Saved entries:
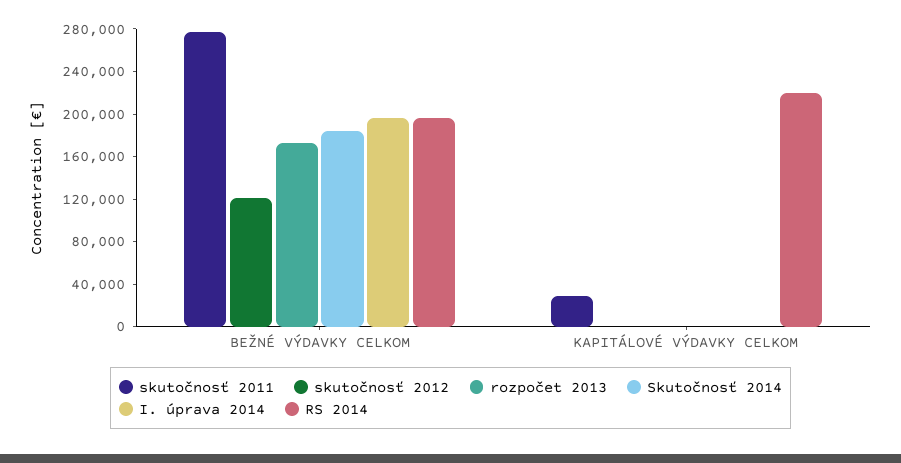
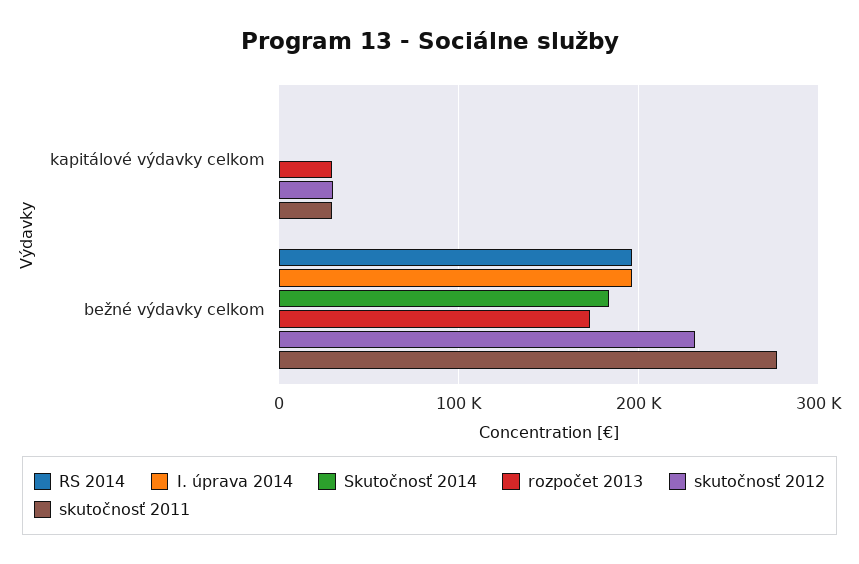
  {
    "skutočnosť 2011": {
      "BEŽNÉ VÝDAVKY CELKOM": 280000,
      "KAPITÁLOVÉ VÝDAVKY CELKOM": 30000
    },
    "skutočnosť 2012": {
-     "BEŽNÉ VÝDAVKY CELKOM": 120000,
+     "BEŽNÉ VÝDAVKY CELKOM": 230000,
-     "KAPITÁLOVÉ VÝDAVKY CELKOM": 0
+     "KAPITÁLOVÉ VÝDAVKY CELKOM": 30000
    },
    "rozpočet 2013": {
      "BEŽNÉ VÝDAVKY CELKOM": 170000,
-     "KAPITÁLOVÉ VÝDAVKY CELKOM": 0
+     "KAPITÁLOVÉ VÝDAVKY CELKOM": 30000
    },
    "Skutočnosť 2014": {
      "BEŽNÉ VÝDAVKY CELKOM": 180000,
      "KAPITÁLOVÉ VÝDAVKY CELKOM": 0
    },
    "I. úprava 2014": {
      "BEŽNÉ VÝDAVKY CELKOM": 200000,
      "KAPITÁLOVÉ VÝDAVKY CELKOM": 0
    },
    "RS 2014": {
      "BEŽNÉ VÝDAVKY CELKOM": 200000,
-     "KAPITÁLOVÉ VÝDAVKY CELKOM": 220000
+     "KAPITÁLOVÉ VÝDAVKY CELKOM": 0
    }
  }

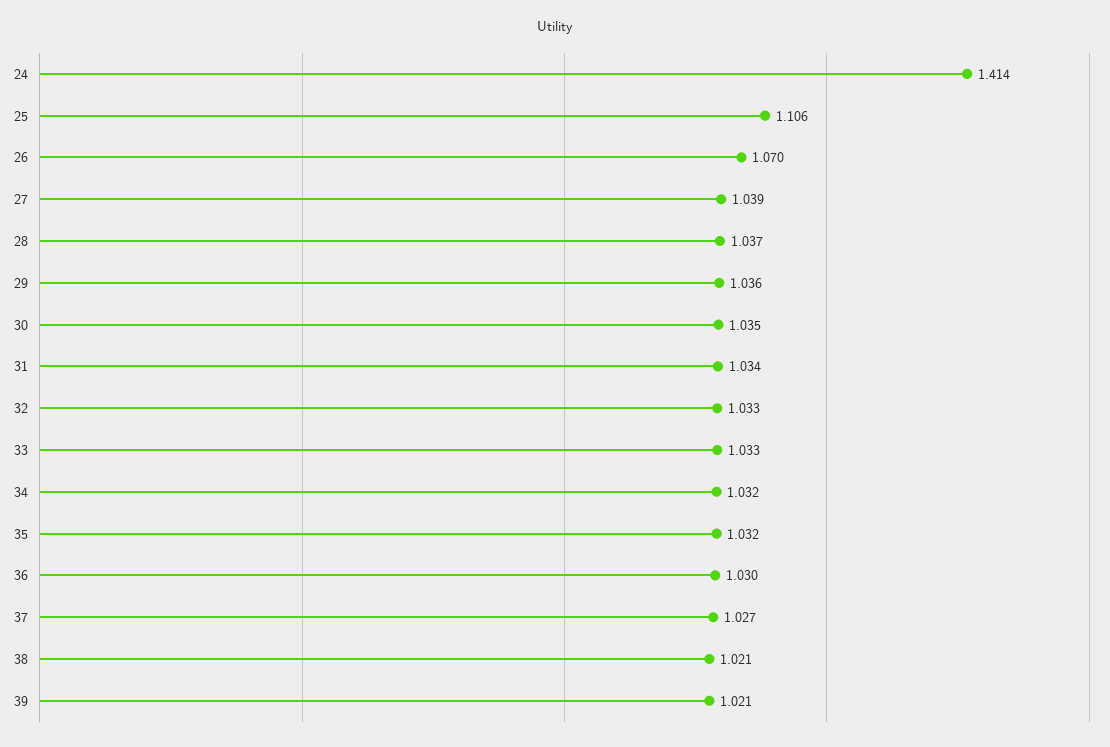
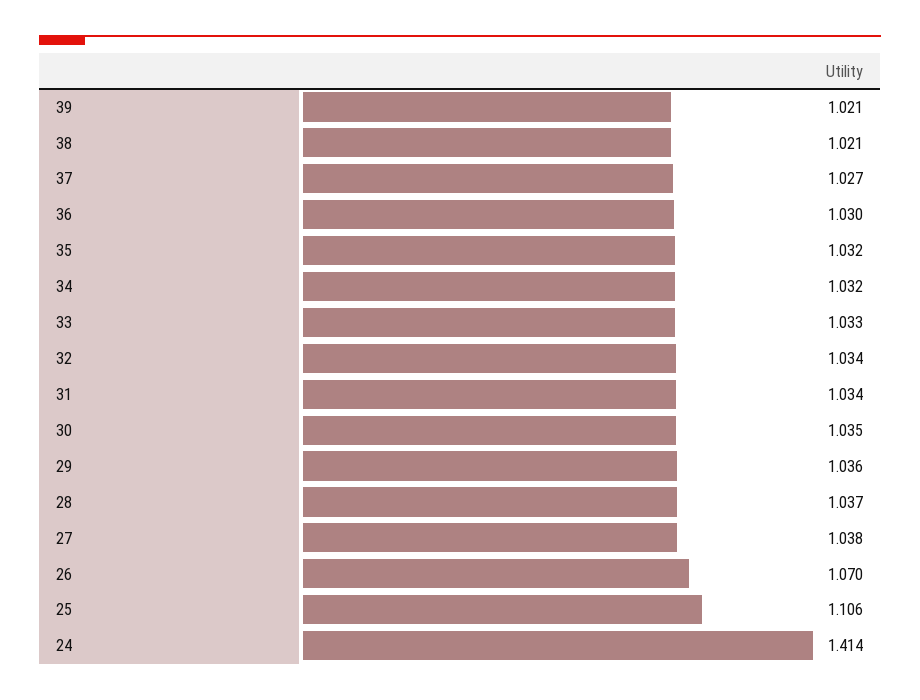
  {
    "24": 1.414,
    "25": 1.106,
    "26": 1.07,
-   "27": 1.039,
+   "27": 1.038,
    "28": 1.037,
    "29": 1.036,
    "30": 1.035,
    "31": 1.034,
-   "32": 1.033,
+   "32": 1.034,
    "33": 1.033,
    "34": 1.032,
    "35": 1.032,
    "36": 1.03,
    "37": 1.027,
    "38": 1.021,
    "39": 1.021
  }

YOUR ASSIGNMENT: The reply should repeat the data in full, exactly as given, and contain no pictures.

SOLUTION:
  {
    "skutočnosť 2011": {
      "BEŽNÉ VÝDAVKY CELKOM": 280000,
      "KAPITÁLOVÉ VÝDAVKY CELKOM": 30000
    },
    "skutočnosť 2012": {
-     "BEŽNÉ VÝDAVKY CELKOM": 120000,
+     "BEŽNÉ VÝDAVKY CELKOM": 230000,
-     "KAPITÁLOVÉ VÝDAVKY CELKOM": 0
+     "KAPITÁLOVÉ VÝDAVKY CELKOM": 30000
    },
    "rozpočet 2013": {
      "BEŽNÉ VÝDAVKY CELKOM": 170000,
-     "KAPITÁLOVÉ VÝDAVKY CELKOM": 0
+     "KAPITÁLOVÉ VÝDAVKY CELKOM": 30000
    },
    "Skutočnosť 2014": {
      "BEŽNÉ VÝDAVKY CELKOM": 180000,
      "KAPITÁLOVÉ VÝDAVKY CELKOM": 0
    },
    "I. úprava 2014": {
      "BEŽNÉ VÝDAVKY CELKOM": 200000,
      "KAPITÁLOVÉ VÝDAVKY CELKOM": 0
    },
    "RS 2014": {
      "BEŽNÉ VÝDAVKY CELKOM": 200000,
-     "KAPITÁLOVÉ VÝDAVKY CELKOM": 220000
+     "KAPITÁLOVÉ VÝDAVKY CELKOM": 0
    }
  }

  {
    "24": 1.414,
    "25": 1.106,
    "26": 1.07,
-   "27": 1.039,
+   "27": 1.038,
    "28": 1.037,
    "29": 1.036,
    "30": 1.035,
    "31": 1.034,
-   "32": 1.033,
+   "32": 1.034,
    "33": 1.033,
    "34": 1.032,
    "35": 1.032,
    "36": 1.03,
    "37": 1.027,
    "38": 1.021,
    "39": 1.021
  }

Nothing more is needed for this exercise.